- List of tasks
(a) Translate this sentence from the email on AppArmor profiles into Spanish: "Ubuntu preferred to let some in-progress profiles live in the apparmor-profiles repo."
(b) Answer these questions from the email on AppArmor profiles:
(i) Which distribution used its apparmor-profiles-extra deb to ship in-progress files?
(ii) According to the email, who now accounts for most of the activity in the apparmor-profiles repo?
(iii) Which Ubuntu release is named in the quoted message?
(c) From the email on AppArmor profiles, quote the stretch from "Top posting since" through "iterate as desired.".

- Reading passage
════

Top posting since this email is quite long. Yes, Seth is right, the
idea was that distros would have their own top-level directory and
iterate as desired.

Without going into the whole story, OpenSUSE didn't use the apparmor-
profiles repo because they preferred to work with profiles/apparmor.d
in the apparmor upstream repo. Ubuntu preferred to let some in-progress 
profiles live in the apparmor-profiles repo. Debian decided to pull
from everywhere and use its apparmor-profiles-extra deb for shipping
in-progress files.

These days most of the activity with the apparmor-profiles repo is not
so much from the distro but instead the wider community (of which the
distros are part of). Since the toplevel distro dir approach in
apparmor-profiles repo has cleared failed to catch on, I think it makes
a lot of sense to refactor this. Your idea about apparmor/2.13,
apparmor/2.12 is interesting. I suspect there will be some duplication
there too, but I'm not terribly about it.

On Tue, 2018-06-12 at 20:40 +0300, Vincas Dargis wrote:
> On 6/11/18 10:18 PM, Seth Arnold wrote:
> > On Sat, Jun 09, 2018 at 03:38:48PM +0300, Vincas Dargis wrote:
> > > profiles or should it backport it's rules inline? If it would be
> > > known that
> > > Ubuntu 18.10 will not have AppArmor 4.13, what if someone from
> > > OpenSUSE
> > > Tumbleweed would like to introduce new profile with 4.13
> > > features? It can't
> > > go into ubuntu/18.10...

════

- Supplied data

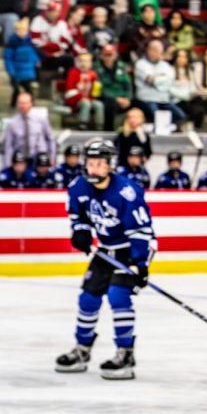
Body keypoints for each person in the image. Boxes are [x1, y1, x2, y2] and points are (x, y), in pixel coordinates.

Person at [55, 138, 154, 381]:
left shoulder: (127, 192)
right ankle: (82, 350)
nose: (94, 168)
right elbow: (78, 215)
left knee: (118, 296)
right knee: (88, 298)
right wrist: (80, 231)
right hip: (105, 249)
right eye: (90, 163)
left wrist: (140, 265)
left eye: (100, 163)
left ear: (110, 165)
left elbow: (142, 232)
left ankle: (125, 352)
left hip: (131, 249)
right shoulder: (79, 186)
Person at [133, 39, 189, 128]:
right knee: (158, 118)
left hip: (164, 100)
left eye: (160, 51)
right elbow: (151, 80)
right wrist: (161, 79)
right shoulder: (140, 64)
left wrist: (156, 79)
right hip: (147, 100)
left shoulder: (166, 66)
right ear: (149, 50)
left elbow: (169, 81)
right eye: (156, 51)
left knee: (181, 116)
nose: (159, 54)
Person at [2, 90, 55, 162]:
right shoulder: (12, 123)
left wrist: (52, 157)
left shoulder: (41, 119)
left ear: (31, 103)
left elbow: (50, 139)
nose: (23, 106)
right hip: (20, 161)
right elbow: (8, 146)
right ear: (17, 104)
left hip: (39, 160)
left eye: (26, 103)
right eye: (21, 103)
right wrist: (8, 165)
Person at [95, 42, 133, 129]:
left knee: (137, 104)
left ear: (115, 55)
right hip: (104, 96)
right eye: (106, 55)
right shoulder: (96, 68)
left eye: (110, 54)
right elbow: (99, 88)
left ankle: (129, 133)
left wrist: (127, 98)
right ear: (101, 55)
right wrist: (116, 98)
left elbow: (128, 85)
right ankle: (108, 130)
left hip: (122, 97)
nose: (108, 57)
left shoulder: (122, 66)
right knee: (110, 104)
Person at [64, 50, 103, 129]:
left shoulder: (93, 74)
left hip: (89, 98)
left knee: (99, 105)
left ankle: (99, 125)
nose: (83, 63)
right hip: (75, 100)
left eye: (86, 61)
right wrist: (82, 96)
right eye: (81, 61)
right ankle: (82, 124)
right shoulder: (73, 72)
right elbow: (69, 91)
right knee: (86, 103)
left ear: (90, 63)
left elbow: (96, 90)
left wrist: (95, 90)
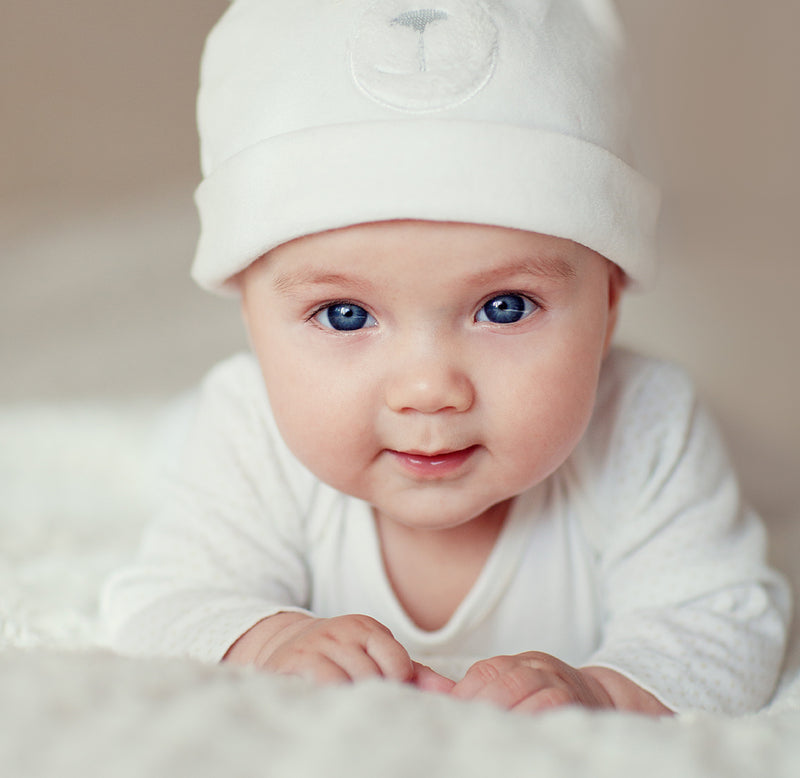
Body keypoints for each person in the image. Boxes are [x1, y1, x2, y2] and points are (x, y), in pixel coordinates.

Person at [101, 0, 790, 716]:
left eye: (505, 307)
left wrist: (604, 690)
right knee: (177, 448)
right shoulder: (248, 431)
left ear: (611, 302)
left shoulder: (646, 426)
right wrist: (270, 640)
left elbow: (722, 620)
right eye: (345, 315)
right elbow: (162, 605)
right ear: (249, 315)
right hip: (216, 447)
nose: (428, 389)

════

- Your responses
(a) Ubuntu prefirió dejar que algunos perfiles en desarrollo residieran en el repositorio apparmor-profiles.

(b)
(i) Debian
(ii) The wider community, of which the distros are part
(iii) Ubuntu 18.10

(c)
Top posting since this email is quite long. Yes, Seth is right, the
idea was that distros would have their own top-level directory and
iterate as desired.